start Source

Itaú Unibanco Holding S.A. filings document the disclosure record of a Brazil-based financial holding company that reports to the SEC as a foreign private issuer. Form 6-K reports furnish quarterly results materials, financial statements, management discussion and analysis, earnings presentations, annual-report notices, and CVM material facts.
The bank's regulatory filings also cover Pillar 3 risk and capital management, prudential metrics, capital adequacy, risk governance, stress testing, and recovery and resolution planning. Governance-related exhibits include fiscal council materials and policies for the disclosure of material acts or facts, while capital-action disclosures address interest on capital and stock repurchase programs.

end Source
start Stored records

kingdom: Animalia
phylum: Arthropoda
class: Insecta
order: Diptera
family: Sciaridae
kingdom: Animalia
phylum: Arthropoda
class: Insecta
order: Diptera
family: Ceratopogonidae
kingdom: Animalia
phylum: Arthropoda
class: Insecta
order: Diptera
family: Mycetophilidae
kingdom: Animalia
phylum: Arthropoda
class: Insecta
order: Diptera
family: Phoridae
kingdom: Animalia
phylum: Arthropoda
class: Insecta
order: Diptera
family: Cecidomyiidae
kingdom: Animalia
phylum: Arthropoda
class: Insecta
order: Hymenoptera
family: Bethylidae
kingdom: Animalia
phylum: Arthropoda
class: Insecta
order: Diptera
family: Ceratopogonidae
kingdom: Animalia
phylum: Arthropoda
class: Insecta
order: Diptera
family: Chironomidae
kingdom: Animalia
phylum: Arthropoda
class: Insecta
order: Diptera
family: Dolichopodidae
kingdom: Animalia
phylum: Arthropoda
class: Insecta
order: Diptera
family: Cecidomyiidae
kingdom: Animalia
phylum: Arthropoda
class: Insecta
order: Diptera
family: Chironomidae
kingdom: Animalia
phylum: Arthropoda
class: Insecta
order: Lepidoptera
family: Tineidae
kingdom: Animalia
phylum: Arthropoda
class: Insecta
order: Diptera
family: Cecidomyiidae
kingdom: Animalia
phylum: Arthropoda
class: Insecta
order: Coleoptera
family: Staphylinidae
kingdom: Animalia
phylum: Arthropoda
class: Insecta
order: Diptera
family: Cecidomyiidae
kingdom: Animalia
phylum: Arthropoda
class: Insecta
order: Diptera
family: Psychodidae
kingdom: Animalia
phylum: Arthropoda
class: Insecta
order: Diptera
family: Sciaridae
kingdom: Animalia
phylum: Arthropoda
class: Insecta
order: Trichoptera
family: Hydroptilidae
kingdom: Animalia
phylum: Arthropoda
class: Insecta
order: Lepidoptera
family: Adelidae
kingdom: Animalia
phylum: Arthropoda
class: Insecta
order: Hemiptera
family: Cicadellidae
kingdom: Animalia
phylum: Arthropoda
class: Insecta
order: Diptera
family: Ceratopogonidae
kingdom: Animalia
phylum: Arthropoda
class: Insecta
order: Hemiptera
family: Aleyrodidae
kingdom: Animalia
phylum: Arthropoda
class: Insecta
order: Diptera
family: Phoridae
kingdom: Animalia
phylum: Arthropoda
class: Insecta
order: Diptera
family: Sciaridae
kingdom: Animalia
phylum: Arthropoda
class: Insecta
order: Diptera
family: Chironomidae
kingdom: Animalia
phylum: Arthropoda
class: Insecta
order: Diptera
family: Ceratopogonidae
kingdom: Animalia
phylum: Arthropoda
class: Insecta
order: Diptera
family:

end Stored records

### [Parts of the exercise]
1 - Answer these about the Itaú Unibanco text above:
(a) As what kind of issuer does the company report to the SEC?
(b) Whose materials are listed among the governance-related exhibits?
(c) Which two topics do the capital-action disclosures address?
2 - Print the stretch of the Itaú Unibanco text above from "Itaú Unibanco Holding" through "stock repurchase programs.".
3 - Carry on the Itaú Unibanco text from its last sentence.

### [Answers to each task]
1 -
(a) A foreign private issuer.
(b) The fiscal council's.
(c) Interest on capital and stock repurchase programs.

2 -
Itaú Unibanco Holding S.A. filings document the disclosure record of a Brazil-based financial holding company that reports to the SEC as a foreign private issuer. Form 6-K reports furnish quarterly results materials, financial statements, management discussion and analysis, earnings presentations, annual-report notices, and CVM material facts.
The bank's regulatory filings also cover Pillar 3 risk and capital management, prudential metrics, capital adequacy, risk governance, stress testing, and recovery and resolution planning. Governance-related exhibits include fiscal council materials and policies for the disclosure of material acts or facts, while capital-action disclosures address interest on capital and stock repurchase programs.

3 -
Itaú Unibanco Holding S.A. reported the results of an Extraordinary General Stockholders’ Meeting held online on April 28, 2026. Stockholders approved, with virtually unanimous support, the Protocol and Justification for the merger of Banco Itaucard S.A. into the Company, using a base date of December 31, 2025 and without increasing the Company’s capital stock. They ratified PricewaterhouseCoopers Auditores Independentes Ltda. as the specialized firm that prepared the appraisal report on Banco Itaucard’s book net worth and approved that report. Stockholders also authorized management to take all actions needed to implement the resolutions, amended Article 3 of the Bylaws to reflect the new subscribed and paid-in capital composition, and changed item 9.1 of Article 9 so the Board of Officers can now have between five and sixty members. Each agenda item received approximately 5.18 billion approving votes, corresponding to 100.00% of votes cast.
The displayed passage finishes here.